**Directions for this task**. Pick up the comment thread below about Korean exam questions and academic pressure, continuing past its final comment.

We generally don't need competition, we learn for us not for others. Sure I can gloat if I get a higher score on a test than my friend, but that's never the driving force behind studying.
"You don't need academic success to feel validated"-IVY LEAGUE GRADS -__-
UC Berkeley is not an ivy league school
that's why she couldn't get both answers right :)
Stanford and Berkley are not Ivy league schools. However, you'd be mad to think Stanford or Berkley are any less. They're ranked ahead of Ivy league schools in most world ranking of universities.
Stanford and Berkley aren't Ivy League but they are basically the same. All of these three universities have the highest ranking in the world.
Lol my thoughts as well. Sadly in reality, recruiters will initially and inevitably define you because of your school. It is not everything yet it is something, a huge something. Regardless, if a major school doesn't work out then one should find other aspects in life which they are good at instead of suicide.
Lol no wonder they're the best gamers in the world.
LUL koreans haven't won a ti KAPPA123
Lol all the gamers skipped school and play games and try to play professional
Totally unrelated.
Slurff yea xD
Dude, do you really think someone can keep up with both this monstrous academic system and being a pro e-sports player? You're delusional.
no onne is going to talk about how good Ned is? : )
any English native speaker here, who got both questions wrong?
I'm not a native speaker, therfore I am crying and celebrating that I don't live in Korea.
I used to be an Adventurer like you Then I got high i only got one wrong but the one i got right was just pure luck
I'm an English Native speaker and these questions kinda debunked me at the end but I can break them down into 3 paragraphs and think about them each individually.
Still got them wrong but hey, it's just how I think.
As a native English speaker, I got one wrong but I did have to stare at it for a few minutes. The questions are really philosophical and I just looked for what was before and after the sentence.
TheArizonawolf A native English speaker who doesn't know what debunk means, it seems.
they ranked #1 highest suicidal rate in South Korea and this okay no wonder a lot of students commit suicide at young age they put too much pressure for them -_- :(
@Distrupted Korean system is doing too much
Ikr there are more important things than school
Distrupted i agree and have u been to a korean school? cuz i havent and i wonder how its like. im south korean too but i moved to another place at 5 and didnt get to experience it.

**Data below**.
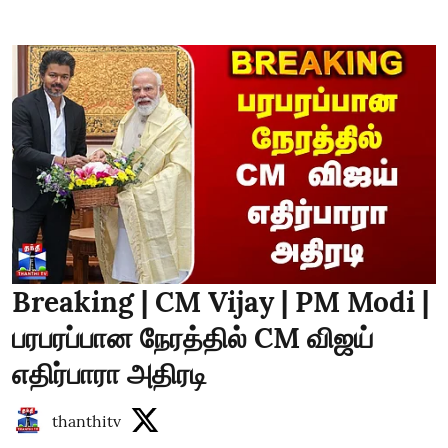
Breaking | CM Vijay | PM Modi |
பரபரப்பான நேரத்தில் CM விஜய்
எதிர்பாரா அதிரடி
thanthitv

**Task answer**.
@@Julian2648 It's not really system, it's more like culture I reckon.
THIS is why namjoon turned out like that😂😂studying for tests😂
fluffy kitty 😂😁😁 omg yes!
fluffy kitty I was thinking exactly the same!
yesss
who is thissss
Angela Gonzales
Namjoon is a K-Pop idol from the band, BTS which also means, Bullet-Proof Boy Scouts, Bangtan Sonyeondan, or Bangtan Boys. He has an IQ of 148.
Them before the test:
"I graduated in Yale, Im probably going to pass anyway."
Them after the test:
"dear Korean students out there.. I owe you one.. 😭💔"
So this is the FOREIGN LANGUAGE part of the test and English is unnatural to them yet their questions are harder than the actual English SATS 😂
thats Asia for ya
cookies33133 yet the average korean doesn't speak a word of English.
US tests are easy!!! I mean standardized tests and even the professional ones like CPA and CMA.
Learning: 1+1=2
Homework: 24(54) = 1296
Test: calculate the surface area and volume of the sun
Sophie Wysocki IKRRRR OMG
Well surface area is 4πr^2 so and the radius of the sun is 695,700 so thats actually a very easy question. 4*π*695,700^2 = 6.08×10^12= 6,080,000,000,000km squared. And the volume is 4/3πr^3 so the volume is 4/3*π*695,700^3= 1.41×10^18km cubed
hey kiddo he could have been told it by someone. Or he used something called google....
Hey Connor I don't think you got the joke
right LMFAOO when the study guide nothing like the test
How did Namjoon even do this...?
taetaesguccii FRIENDS
lmao that's what I was thinking the whole time
Welp he got the brain of Albert Eintstain 😂😂
Sorry if my spelling is incorrect ✌
this video has nothing to do with bts..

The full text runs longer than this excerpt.